STOMP STOMP STOMP, XtinKaiju.
The One True Tantrum. The koan of I-don't-wanna. The laser-beam eyes of fuck-you that you turn on the unopened mail, the unanswered text, the dinner that's supposed to be organised by now, the trip that's powering anxiety nightmares that awaken you with the taste of metal behind your teeth.
I thumb the pages of my passport, dog-eared in spite of itself, with a kink in the top where I clip the UK residence permit to the back cover. There is a slightly glittery smudge on it from some eyeshadow it got tangled with once in my handbag in Germany. A photo of me from nearly ten years ago. A teeny-tiny rendition of my signature. I turn it over in my hands and try to make it into the small booklet of micro-printed paper that it really is. But no. I cannot defeat it, gently thrumming emblem of my elsewhereness. I put it back where it goes.
I had meant to tell you about my walk to Logan's Meadow on Saturday, a scant muddy handful of nature reserve on the Cam riverbank, opposite the Cambridge Museum of Technology, which used to be Cambridge's sewage pumping station. There's a flat grassy bit with joggers and this bonkers swift nesting tower which is inspired by the African sun.
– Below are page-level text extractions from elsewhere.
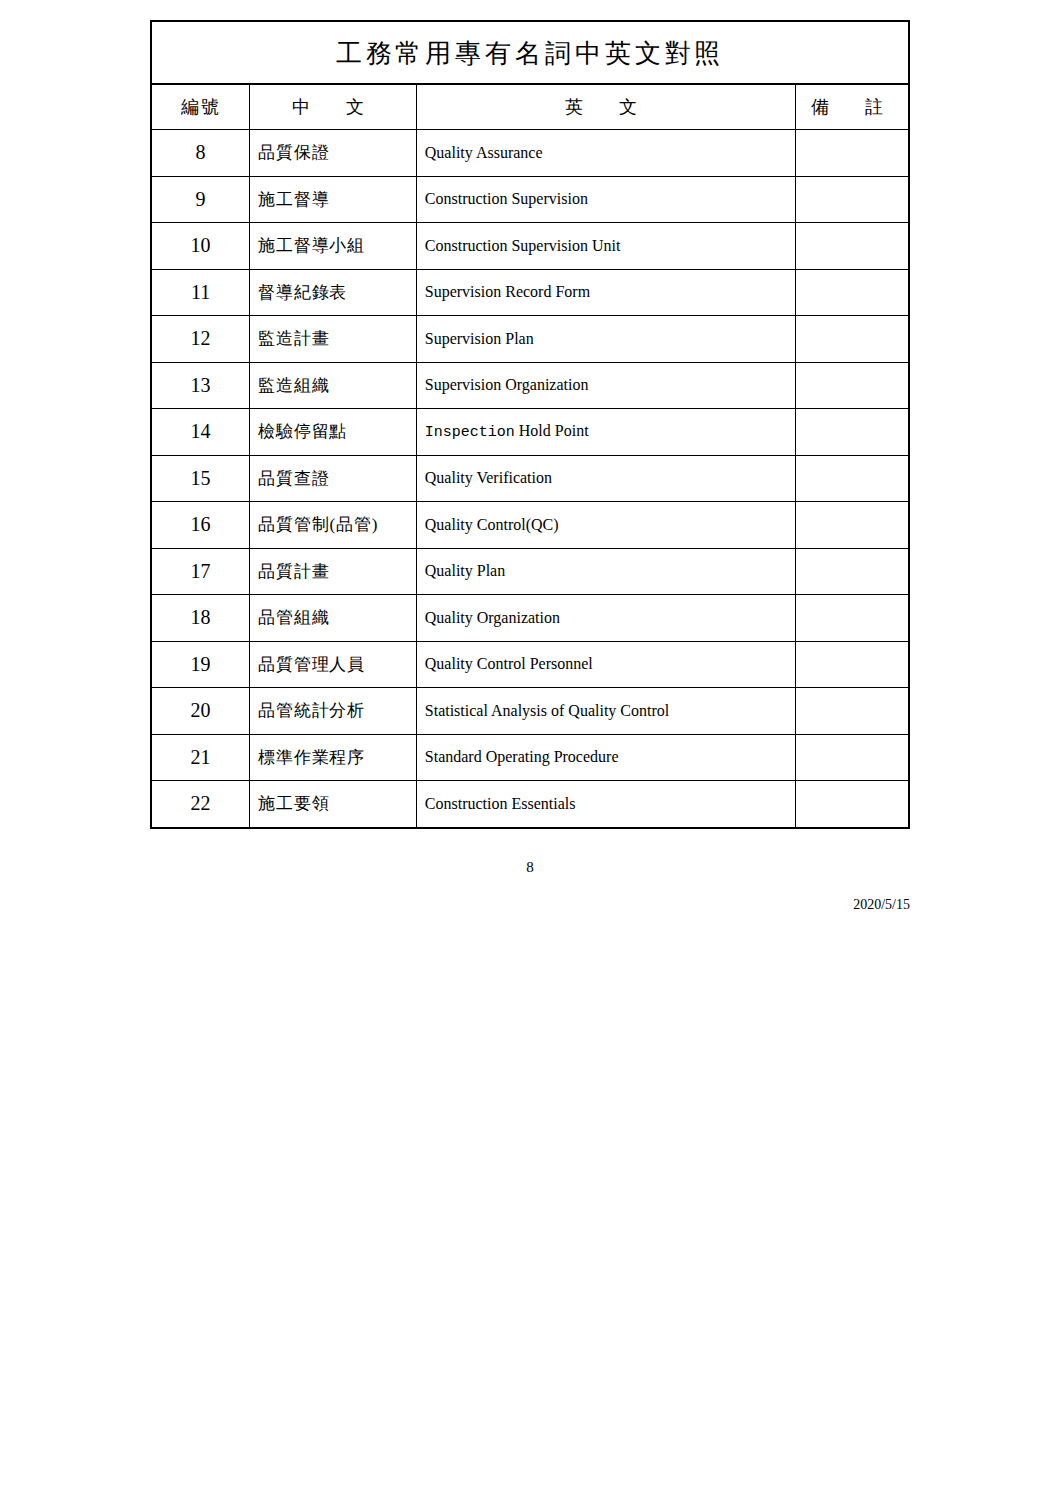工務常用專有名詞中英文對照
| 編號 | 中 文 | 英 文 | 備 註 |
| --- | --- | --- | --- |
| 8 | 品質保證 | Quality Assurance | |
| 9 | 施工督導 | Construction Supervision | |
| 10 | 施工督導小組 | Construction Supervision Unit | |
| 11 | 督導紀錄表 | Supervision Record Form | |
| 12 | 監造計畫 | Supervision Plan | |
| 13 | 監造組織 | Supervision Organization | |
| 14 | 檢驗停留點 | Inspection Hold Point | |
| 15 | 品質查證 | Quality Verification | |
| 16 | 品質管制(品管) | Quality Control(QC) | |
| 17 | 品質計畫 | Quality Plan | |
| 18 | 品管組織 | Quality Organization | |
| 19 | 品質管理人員 | Quality Control Personnel | |
| 20 | 品管統計分析 | Statistical Analysis of Quality Control | |
| 21 | 標準作業程序 | Standard Operating Procedure | |
| 22 | 施工要領 | Construction Essentials | |
8
2020/5/15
The Ombre Roundel. I made that up. Not the part about the African sun. That part is totally true. Anyway, behind the featureless jogger-dog-turdy bit, there is a wonderful tangle of dead trees and ponds and birches and small soft new cow parsley at your ankles like salad leaves and baby nettles and celandine and its greeny-grey hearts creeping about the twiggy bits and and moor hens skrawking in the mud and an enormous, lusty choir of tits and robins and chaffinches, nonchalant city ones, not like the shy rustics at Bradfield Wood who followed us like an FBI tail, covert and yelling alarm calls into their cuffs. Three robins are singing for their invisible fences, throats as wide as if to swallow their opponents whole, ear-splitting riffs right into my face, for heaven knows, perhaps I've designs on this tree too. Blue tits bounce in the still-bare trees, tee-
CHAR, spare me half a glance, perhaps the slightest tilt of the cap. Squashed catkins in the paths like discarded bits of Nutkin.
Two boys drink and bicker on the farthest fishing platform, knees crooked proprietorially over their fallen cycles as if they might rope them like calves at a rodeo. Well, that's what you said to
me, says the one in the yellow hoodie with matching baseball cap, lacing everything with eighteen more inflections than seems possible. Eyeroll, says the one in red with the matching baseball cap. They are like cards lost from a UNO deck. I don't suppose either of them have ever seen a UNO deck.
I walk home by the riverside path with mud on my boots and my binoculars magnifying the lint in my pocket, past the runners and the buggies and the families wearing ironed shirts, past the postbox wearing a spiked hat like a bit of iron-maiden salvage, past the toddlers feeding swans and the narrow boats with for sale signs and the crackle of coxboxes, past the picnics on the common. Back at the little house there is bread for toast.